Dai-lhe vós mesmos de comer! – resposta que relança a perplexidade nos discípulos que nem se lembraram do pouco que tinham ao fazerem a proposta do despedimento. Jesus inverte claramente o sentido pretendido e dá uma resposta que personaliza a responsabilidade e aviva a solidariedade; que mobiliza energias e promove capacidades, que garante soluções alternativas. Pergunta-lhes pelo farnel, pede-lhes para o disponibilizarem, bendiz o Senhor de todos os bens, parte o pão, entrega-o para que repartam, de forma organizada e sustentada. A multidão agrupada por unidades identificadas come até ficar saciada. E as sobras abundantes devem ser recolhidas para que nada se desperdice.
A linguagem de Jesus é expressiva da novidade que pretende implementar: dar, saciar, organizar serviços, valorizar sobras, dignificar pessoas. A gratuidade substitui a prudência calculada e a acção em rede integra e rentabiliza o esforço individual. A gestão criteriosa tira partido do pouco e evita o desperdício. Todo o supérfluo deve ser posto ao serviço do bem comum.

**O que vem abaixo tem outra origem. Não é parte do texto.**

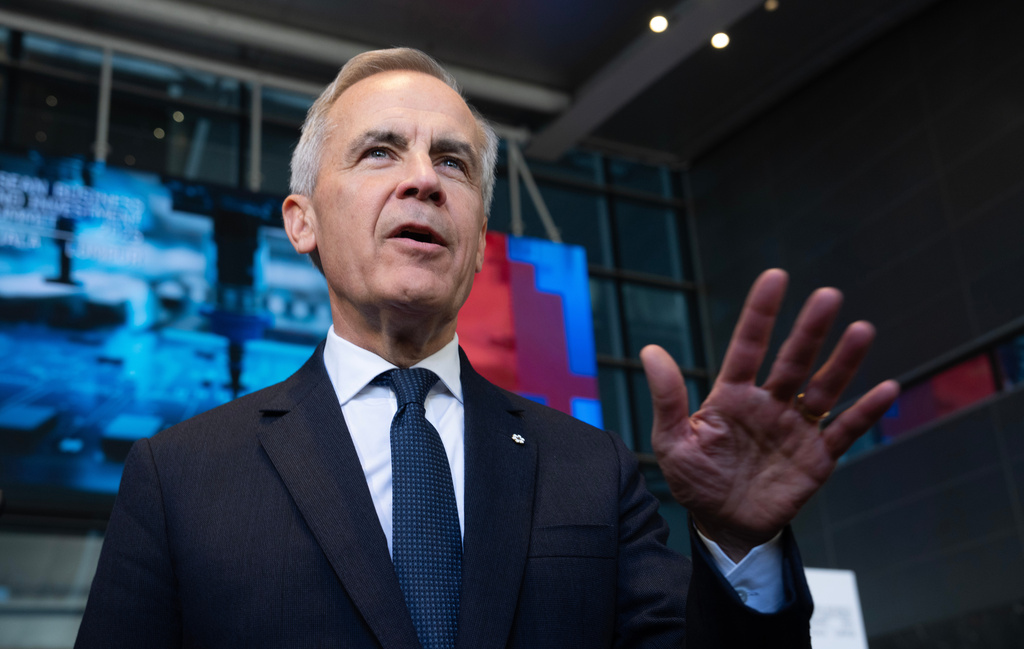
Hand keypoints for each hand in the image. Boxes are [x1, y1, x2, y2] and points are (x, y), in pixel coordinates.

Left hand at [640, 269, 898, 560]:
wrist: (722, 526)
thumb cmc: (694, 481)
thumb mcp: (671, 442)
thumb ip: (667, 398)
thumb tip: (650, 349)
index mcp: (732, 395)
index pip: (748, 346)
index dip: (761, 313)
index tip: (775, 278)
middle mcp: (769, 404)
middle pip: (793, 360)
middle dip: (810, 329)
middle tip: (828, 296)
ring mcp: (796, 428)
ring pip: (824, 388)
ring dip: (843, 362)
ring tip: (862, 330)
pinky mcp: (817, 457)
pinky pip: (845, 431)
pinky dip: (866, 412)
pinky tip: (887, 388)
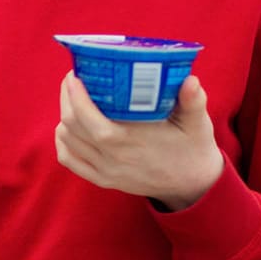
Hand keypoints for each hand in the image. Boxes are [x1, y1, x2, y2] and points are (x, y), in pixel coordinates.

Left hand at [55, 72, 224, 212]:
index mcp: (130, 142)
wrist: (192, 184)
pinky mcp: (103, 180)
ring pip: (67, 141)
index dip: (76, 97)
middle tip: (73, 79)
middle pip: (72, 127)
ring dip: (65, 117)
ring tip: (73, 97)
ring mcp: (105, 171)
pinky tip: (69, 126)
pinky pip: (69, 161)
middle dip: (67, 98)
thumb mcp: (197, 123)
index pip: (89, 120)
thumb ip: (193, 101)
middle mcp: (112, 158)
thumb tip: (191, 80)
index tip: (74, 75)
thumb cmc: (192, 147)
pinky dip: (63, 142)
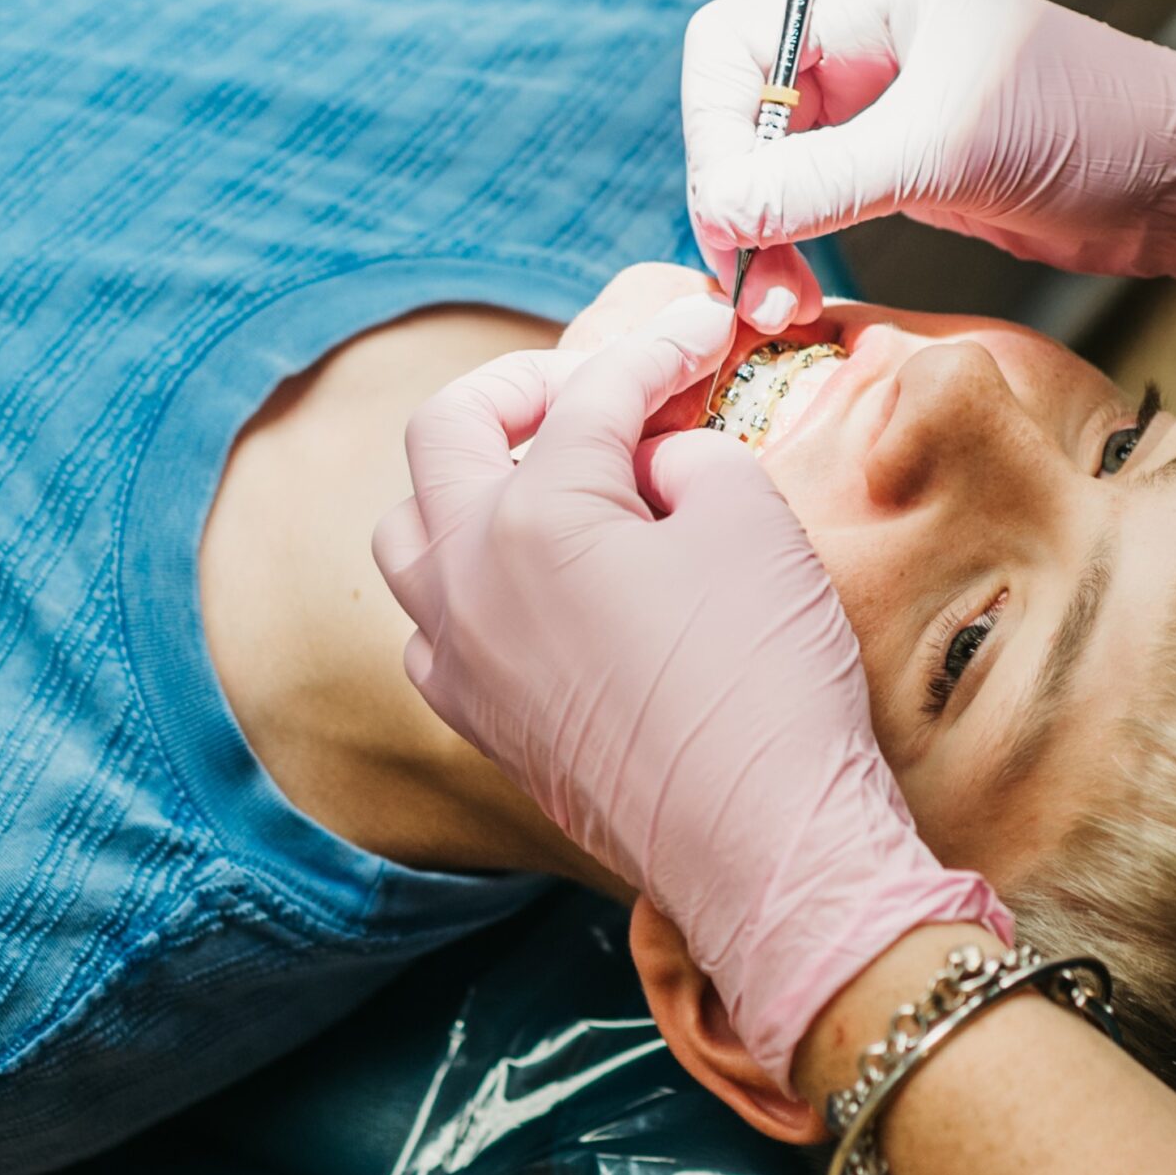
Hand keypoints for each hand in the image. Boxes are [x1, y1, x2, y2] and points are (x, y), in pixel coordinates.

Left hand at [373, 294, 1011, 1082]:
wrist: (763, 846)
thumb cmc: (764, 682)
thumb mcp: (752, 523)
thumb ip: (690, 457)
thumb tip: (653, 465)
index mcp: (532, 515)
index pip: (590, 395)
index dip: (657, 348)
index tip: (701, 328)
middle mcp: (466, 578)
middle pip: (447, 435)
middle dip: (521, 388)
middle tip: (598, 385)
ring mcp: (458, 657)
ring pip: (411, 532)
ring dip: (471, 483)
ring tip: (551, 479)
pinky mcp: (479, 723)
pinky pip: (432, 623)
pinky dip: (468, 580)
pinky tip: (536, 585)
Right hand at [683, 0, 1175, 324]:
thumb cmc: (1092, 127)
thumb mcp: (947, 150)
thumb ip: (824, 180)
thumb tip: (720, 210)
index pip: (731, 47)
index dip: (715, 134)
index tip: (732, 217)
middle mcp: (861, 40)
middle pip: (738, 112)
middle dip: (735, 200)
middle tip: (752, 283)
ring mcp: (875, 105)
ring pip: (768, 167)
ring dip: (760, 237)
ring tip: (778, 304)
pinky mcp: (894, 163)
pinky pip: (808, 202)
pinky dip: (793, 248)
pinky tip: (799, 291)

O ser humano, em todas as suas dimensões, é ameaçado pela fome de pão, de consideração e apreço, de valia pessoal e reconhecimento social, de superação dos limites e de aspiração ao Infinito. Todo o ser humano é um peregrino de Deus que vai encontrando e saboreando nos gestos de fraternidade realizados enquanto é tempo. A mesa comum espera-nos no fim da caminhada, embora esteja posta, desde já, em forma sacramental, na celebração da eucaristia. Daí, a mais-valia da missa dominical.